§ TO DO: Please copy each line below that contains the word "evenodd".

[Stored data entries]
● ● ● ●

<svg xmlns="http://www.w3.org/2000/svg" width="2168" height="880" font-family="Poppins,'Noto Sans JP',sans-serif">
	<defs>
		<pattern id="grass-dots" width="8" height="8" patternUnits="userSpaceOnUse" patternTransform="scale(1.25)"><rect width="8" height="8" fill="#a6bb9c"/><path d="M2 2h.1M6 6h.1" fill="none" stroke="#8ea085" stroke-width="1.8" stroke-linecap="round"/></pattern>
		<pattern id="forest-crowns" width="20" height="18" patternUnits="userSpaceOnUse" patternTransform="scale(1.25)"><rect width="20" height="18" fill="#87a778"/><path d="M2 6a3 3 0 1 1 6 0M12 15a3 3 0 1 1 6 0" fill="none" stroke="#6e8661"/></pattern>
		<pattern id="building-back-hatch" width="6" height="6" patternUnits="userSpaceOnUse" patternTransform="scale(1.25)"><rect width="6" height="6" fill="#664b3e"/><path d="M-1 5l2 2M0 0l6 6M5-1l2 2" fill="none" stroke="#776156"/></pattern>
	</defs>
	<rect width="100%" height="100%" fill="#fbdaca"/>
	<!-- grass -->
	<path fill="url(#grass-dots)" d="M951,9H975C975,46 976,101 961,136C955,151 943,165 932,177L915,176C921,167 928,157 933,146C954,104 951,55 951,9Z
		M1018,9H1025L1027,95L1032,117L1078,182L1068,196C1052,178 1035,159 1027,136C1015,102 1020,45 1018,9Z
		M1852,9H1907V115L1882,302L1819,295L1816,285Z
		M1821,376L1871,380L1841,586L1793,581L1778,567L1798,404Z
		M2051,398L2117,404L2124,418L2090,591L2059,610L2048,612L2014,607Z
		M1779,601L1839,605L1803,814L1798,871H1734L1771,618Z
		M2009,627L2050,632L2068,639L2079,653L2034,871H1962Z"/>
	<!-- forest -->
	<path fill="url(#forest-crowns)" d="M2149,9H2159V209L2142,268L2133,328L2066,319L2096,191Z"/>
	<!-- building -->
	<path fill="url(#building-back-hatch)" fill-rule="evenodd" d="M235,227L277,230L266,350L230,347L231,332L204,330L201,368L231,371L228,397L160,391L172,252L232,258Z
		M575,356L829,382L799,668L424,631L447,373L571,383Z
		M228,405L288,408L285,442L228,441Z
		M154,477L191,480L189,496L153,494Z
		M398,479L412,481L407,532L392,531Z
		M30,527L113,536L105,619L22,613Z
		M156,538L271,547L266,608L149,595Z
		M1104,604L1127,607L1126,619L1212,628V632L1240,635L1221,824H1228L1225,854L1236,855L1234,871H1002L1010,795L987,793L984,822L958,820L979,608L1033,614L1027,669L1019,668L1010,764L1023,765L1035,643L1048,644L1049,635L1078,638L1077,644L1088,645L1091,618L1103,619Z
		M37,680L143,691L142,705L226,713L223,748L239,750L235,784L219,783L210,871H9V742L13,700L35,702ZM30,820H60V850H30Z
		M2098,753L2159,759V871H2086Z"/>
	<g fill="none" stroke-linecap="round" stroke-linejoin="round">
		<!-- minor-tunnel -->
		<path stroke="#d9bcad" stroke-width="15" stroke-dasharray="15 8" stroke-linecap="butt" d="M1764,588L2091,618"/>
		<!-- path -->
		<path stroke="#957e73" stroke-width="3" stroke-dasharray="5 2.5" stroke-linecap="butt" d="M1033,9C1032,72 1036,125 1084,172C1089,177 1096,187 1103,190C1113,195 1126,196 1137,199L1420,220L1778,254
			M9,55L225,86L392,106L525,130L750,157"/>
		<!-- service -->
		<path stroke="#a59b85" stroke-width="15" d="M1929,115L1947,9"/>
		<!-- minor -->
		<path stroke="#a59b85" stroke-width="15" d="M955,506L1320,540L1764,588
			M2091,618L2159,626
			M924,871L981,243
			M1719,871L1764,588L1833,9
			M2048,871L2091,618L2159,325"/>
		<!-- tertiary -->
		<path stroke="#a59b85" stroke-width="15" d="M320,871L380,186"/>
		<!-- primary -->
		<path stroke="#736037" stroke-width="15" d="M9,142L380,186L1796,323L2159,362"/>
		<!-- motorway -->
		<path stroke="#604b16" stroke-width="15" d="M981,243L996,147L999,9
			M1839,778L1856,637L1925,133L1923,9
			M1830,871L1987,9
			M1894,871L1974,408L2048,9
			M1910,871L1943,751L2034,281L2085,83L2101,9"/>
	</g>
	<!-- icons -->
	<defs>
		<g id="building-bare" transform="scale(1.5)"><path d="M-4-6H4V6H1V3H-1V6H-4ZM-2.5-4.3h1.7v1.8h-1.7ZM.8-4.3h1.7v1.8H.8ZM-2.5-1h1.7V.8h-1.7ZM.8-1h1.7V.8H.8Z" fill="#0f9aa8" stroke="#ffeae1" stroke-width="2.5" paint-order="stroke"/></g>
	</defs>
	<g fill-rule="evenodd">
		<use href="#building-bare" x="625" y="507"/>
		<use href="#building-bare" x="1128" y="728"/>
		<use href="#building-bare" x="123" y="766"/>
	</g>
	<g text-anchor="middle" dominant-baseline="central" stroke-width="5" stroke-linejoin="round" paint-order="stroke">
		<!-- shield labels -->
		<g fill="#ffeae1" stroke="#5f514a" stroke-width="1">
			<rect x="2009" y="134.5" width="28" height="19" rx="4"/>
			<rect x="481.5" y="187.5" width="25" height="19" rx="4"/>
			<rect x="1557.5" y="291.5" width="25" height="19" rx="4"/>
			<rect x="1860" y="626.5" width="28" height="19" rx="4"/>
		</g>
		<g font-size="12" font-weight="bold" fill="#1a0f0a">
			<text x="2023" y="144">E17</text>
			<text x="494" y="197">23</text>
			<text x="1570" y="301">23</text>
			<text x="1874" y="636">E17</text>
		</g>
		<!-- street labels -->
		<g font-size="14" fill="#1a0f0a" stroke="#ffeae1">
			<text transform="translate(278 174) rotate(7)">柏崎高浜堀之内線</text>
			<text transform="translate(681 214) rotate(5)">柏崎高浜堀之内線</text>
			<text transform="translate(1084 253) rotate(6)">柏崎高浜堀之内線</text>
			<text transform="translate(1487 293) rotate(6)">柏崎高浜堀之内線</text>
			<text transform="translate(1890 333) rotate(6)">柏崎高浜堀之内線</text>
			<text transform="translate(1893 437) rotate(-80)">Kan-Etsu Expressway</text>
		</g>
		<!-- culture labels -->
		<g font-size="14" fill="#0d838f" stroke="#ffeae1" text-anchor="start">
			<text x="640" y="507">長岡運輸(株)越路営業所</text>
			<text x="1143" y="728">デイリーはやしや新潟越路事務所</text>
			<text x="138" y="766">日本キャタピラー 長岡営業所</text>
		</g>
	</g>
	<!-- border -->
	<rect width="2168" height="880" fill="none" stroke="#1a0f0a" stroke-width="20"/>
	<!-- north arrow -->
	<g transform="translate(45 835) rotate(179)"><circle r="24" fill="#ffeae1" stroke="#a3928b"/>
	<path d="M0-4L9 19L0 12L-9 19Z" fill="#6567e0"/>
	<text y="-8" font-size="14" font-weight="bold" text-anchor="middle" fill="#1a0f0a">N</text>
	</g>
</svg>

● ● ● ●

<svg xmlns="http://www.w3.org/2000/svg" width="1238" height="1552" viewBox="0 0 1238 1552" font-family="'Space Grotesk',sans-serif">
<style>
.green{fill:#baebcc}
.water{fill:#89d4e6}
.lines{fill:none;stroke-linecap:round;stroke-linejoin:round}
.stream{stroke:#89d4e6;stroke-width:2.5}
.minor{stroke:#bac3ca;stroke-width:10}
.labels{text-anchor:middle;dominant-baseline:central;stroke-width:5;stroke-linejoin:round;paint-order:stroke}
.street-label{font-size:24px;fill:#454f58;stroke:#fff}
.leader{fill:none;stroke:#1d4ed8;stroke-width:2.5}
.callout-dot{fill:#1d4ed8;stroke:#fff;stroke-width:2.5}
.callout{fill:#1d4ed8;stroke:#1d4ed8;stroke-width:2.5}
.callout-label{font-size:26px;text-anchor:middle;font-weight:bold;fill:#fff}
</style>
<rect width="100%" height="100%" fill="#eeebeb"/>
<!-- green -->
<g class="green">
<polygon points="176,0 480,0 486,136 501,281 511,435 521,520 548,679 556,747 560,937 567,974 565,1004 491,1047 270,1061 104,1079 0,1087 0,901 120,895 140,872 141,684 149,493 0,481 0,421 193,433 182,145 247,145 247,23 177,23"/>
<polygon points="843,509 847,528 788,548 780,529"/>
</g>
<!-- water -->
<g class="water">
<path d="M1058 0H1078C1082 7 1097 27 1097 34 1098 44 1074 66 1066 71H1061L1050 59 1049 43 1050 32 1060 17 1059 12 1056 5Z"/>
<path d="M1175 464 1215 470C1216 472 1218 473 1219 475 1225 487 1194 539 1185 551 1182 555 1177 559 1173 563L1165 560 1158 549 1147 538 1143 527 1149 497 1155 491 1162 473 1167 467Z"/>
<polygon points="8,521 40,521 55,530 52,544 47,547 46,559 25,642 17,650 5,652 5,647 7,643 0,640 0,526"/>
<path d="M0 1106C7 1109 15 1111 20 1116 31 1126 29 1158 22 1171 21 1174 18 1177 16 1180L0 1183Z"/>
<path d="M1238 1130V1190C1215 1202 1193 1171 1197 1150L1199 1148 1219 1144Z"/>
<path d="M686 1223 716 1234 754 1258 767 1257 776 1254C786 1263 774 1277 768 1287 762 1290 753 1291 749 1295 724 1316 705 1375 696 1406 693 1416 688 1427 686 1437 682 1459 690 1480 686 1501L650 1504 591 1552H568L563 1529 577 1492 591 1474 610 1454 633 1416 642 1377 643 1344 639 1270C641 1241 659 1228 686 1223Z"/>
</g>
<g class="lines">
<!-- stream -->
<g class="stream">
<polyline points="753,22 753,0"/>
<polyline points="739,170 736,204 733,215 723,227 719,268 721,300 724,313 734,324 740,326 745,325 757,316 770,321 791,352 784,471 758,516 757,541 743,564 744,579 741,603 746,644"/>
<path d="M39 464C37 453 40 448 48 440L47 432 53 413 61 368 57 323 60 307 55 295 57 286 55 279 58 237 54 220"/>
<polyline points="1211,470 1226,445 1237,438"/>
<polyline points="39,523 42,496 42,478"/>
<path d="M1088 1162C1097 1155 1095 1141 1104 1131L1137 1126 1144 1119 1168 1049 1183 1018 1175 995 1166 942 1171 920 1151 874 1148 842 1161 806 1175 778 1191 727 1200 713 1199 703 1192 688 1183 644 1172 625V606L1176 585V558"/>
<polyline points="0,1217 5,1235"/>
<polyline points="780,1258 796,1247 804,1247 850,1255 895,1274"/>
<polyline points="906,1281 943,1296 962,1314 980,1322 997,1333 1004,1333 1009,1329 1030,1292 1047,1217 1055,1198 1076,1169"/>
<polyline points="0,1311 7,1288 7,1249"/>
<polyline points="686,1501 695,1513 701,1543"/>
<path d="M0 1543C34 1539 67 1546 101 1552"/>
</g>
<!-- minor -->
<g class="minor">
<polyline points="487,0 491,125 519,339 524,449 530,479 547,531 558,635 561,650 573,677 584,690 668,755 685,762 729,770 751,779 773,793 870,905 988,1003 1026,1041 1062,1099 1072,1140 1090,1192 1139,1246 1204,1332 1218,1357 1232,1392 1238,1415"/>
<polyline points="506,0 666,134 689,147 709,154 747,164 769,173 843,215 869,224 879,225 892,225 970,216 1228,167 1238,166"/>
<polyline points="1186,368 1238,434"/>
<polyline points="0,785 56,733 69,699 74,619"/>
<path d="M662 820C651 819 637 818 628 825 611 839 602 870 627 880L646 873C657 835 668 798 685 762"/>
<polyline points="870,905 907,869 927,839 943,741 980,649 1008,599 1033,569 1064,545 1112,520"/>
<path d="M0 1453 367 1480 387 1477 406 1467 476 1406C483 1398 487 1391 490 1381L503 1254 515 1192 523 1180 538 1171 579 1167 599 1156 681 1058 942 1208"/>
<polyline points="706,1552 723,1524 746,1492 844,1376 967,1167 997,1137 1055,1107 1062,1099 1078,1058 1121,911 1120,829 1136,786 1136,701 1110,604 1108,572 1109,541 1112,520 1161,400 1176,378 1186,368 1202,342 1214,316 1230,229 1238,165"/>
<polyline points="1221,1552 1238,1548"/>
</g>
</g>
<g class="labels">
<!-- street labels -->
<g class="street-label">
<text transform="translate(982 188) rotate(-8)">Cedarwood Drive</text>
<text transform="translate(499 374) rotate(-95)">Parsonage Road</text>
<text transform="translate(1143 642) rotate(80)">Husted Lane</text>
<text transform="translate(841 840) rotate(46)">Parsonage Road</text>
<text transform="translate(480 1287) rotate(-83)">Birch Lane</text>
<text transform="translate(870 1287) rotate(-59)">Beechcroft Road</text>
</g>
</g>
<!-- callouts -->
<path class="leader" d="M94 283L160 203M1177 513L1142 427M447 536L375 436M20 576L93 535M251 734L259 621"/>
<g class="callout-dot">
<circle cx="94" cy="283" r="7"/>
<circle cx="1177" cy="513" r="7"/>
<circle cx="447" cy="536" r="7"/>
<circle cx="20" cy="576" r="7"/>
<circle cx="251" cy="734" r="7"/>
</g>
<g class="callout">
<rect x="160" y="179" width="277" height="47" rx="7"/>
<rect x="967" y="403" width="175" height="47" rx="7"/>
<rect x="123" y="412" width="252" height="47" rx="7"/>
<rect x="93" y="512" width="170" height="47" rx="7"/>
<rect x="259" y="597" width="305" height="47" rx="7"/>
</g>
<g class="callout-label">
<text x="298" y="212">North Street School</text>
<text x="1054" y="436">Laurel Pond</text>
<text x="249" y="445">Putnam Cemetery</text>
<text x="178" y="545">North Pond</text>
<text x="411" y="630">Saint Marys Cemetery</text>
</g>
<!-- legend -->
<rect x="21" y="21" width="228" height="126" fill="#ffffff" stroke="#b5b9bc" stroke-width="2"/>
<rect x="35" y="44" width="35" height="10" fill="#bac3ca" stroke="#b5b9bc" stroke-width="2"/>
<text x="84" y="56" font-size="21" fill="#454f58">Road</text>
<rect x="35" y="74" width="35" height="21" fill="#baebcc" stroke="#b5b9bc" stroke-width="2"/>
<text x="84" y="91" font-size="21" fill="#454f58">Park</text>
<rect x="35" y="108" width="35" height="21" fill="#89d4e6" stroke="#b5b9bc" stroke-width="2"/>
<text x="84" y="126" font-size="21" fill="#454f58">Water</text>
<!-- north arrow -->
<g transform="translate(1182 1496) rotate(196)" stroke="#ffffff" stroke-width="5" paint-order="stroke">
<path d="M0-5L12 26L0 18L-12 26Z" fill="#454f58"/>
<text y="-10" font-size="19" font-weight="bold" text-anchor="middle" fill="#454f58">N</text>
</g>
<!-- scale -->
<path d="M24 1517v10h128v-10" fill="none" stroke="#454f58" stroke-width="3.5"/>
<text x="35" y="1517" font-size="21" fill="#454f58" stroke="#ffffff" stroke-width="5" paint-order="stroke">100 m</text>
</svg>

● ● ● ●

§ EXERCISE ANSWER:
	<path fill="url(#building-back-hatch)" fill-rule="evenodd" d="M235,227L277,230L266,350L230,347L231,332L204,330L201,368L231,371L228,397L160,391L172,252L232,258Z
	<g fill-rule="evenodd">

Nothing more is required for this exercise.